Pietro Paladini a l’impression que tout le monde le fuit. En
particulier sa fille qui, dans Chaos
calme, lui servait de prétexte pour ne rien faire en l’attendant toute la
journée devant son école. On le retrouve avec Terres rares plus inquiet que jamais. On le serait à moins, après
la « journée inhumaine » qu’il passe dans la première partie du
roman.
Il a changé de profession et a quitté l’audiovisuel pour
monter avec un partenaire une société de récupération de véhicules vendus en
leasing dont les mensualités ne sont plus payées. Lello s’occupe surtout de la
récupération et Pietro, des ventes. Ce jour-là, après qu’une invasion
d’écrevisses tueuses de Louisiane a été signalée dans le quartier – alors que
Pietro a vu s’ouvrir la portière du fourgon réfrigéré d’où elles sont tombées
sur la route –, il a vendu, sans enthousiasme, une Jeep Cherokee de luxe à un
garde suisse du Vatican. Ou présumé tel. Pietro a tout fait pour le décourager,
sachant que ce véhicule n’était pas pour lui mais il craque devant l’acompte de
cinq mille euros en beaux billets, trop beaux, de 500.
Ensuite, tout s’accélère et cela sent la pente glissante.
Une récupération de voiture dont Lello lui a demandé, par exception, de se charger,
le met face à deux bombes – la bagnole et sa conductrice. C’est au moins une de
trop, Pietro succombe à la beauté et au whisky, se fait rouler dans la farine,
oublie son téléphone portable chez la dame qu’il poursuit, se fait arrêter par
la police en état d’ivresse…
C’est déjà beaucoup, ce n’est pas fini. Suite à une
perquisition dans les bureaux, au cours de laquelle ordinateurs et dossiers ont
été saisis, Pietro découvre que son associé participe, avec des Roumains, à un
réseau de revente de voitures volées. Lello a disparu, conseille à Pietro de
faire de même, la panique n’est pas loin.

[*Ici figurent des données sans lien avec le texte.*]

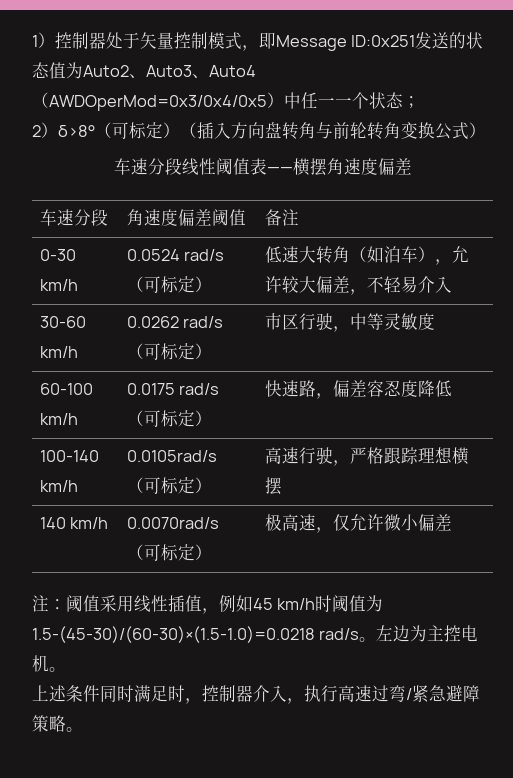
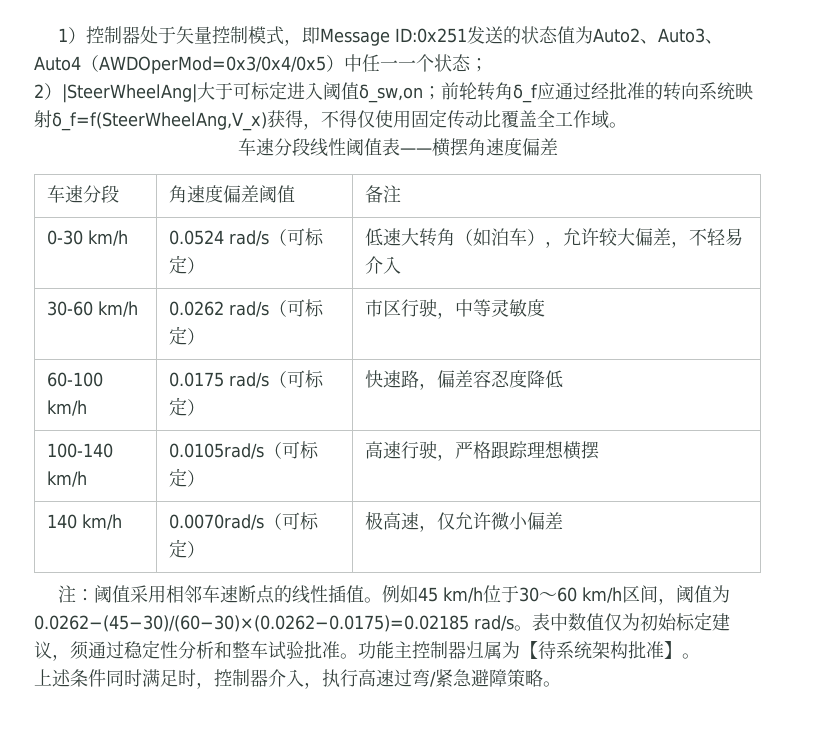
[58,122,486,140] δ>8°（可标定）（插入方向盘转角与前轮转角变换公式） -> [62,81,753,103] [34,109,627,131] |SteerWheelAng|大于可标定进入阈值δ_sw,on；前轮转角δ_f应通过经批准的转向系统映射δ_f=f(SteerWheelAng,V_x)获得，不得仅使用固定传动比覆盖全工作域。
(134, 603) none -> [165,585,292,604] 相邻车速断点的
[202,608,219,614] ， -> [363,597,382,603] 。
[315,595,384,612] [32,625,479,643] [32,655,49,672] 时阈值为1.5-(45-30)/(60-30)×(1.5-1.0)=0.0218 rad/s。左边为主控电机 -> [482,585,730,605] [34,612,730,632] [34,640,682,661] 位于30～60 km/h区间，阈值为0.0262−(45−30)/(60−30)×(0.0262−0.0175)=0.02185 rad/s。表中数值仅为初始标定建议，须通过稳定性分析和整车试验批准。功能主控制器归属为【待系统架构批准】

Entraîné dans une cavale, Pietro renoue malgré lui avec son
passé : Carlo, son frère, qui s’est enfui d’Italie et extrait des terres
rares en Uruguay, la mort des parents et les singularités de leurs inhumations,
la fortune, ou ce qui y ressemble, planquée en Suisse et qui serait la
bienvenue pour un homme traqué.
Le jeu de piste dont il est le héros malgré lui se double,
pour le lecteur, d’indices littéraires posés comme les cailloux d’une piste au
début de chaque chapitre. On retiendra en particulier la citation de Javier
Marías qui ouvre la série et qu’il serait bon de garder à l’esprit pendant tout
le livre : « Le monde dépend de
ses narrateurs, mais aussi de ceux qui écoutent l’histoire et la conditionnent
parfois. »
Sandro Veronesi prend, semble-t-il, un immense
plaisir à monter un roman d’aventures qui pourrait être un thriller mais s’en
démarque résolument par la minceur de l’enjeu réel. On ne fera pas tomber de
régime, corrompu ou non, la révolution n’est pas en marche, qu’il faudrait
arrêter ou encourager, les bons et les méchants ne se font pas flinguer à
chaque coin de rue. En revanche, Pietro a quelques comptes à régler avec
lui-même et sa famille, voici une occasion agitée de le faire.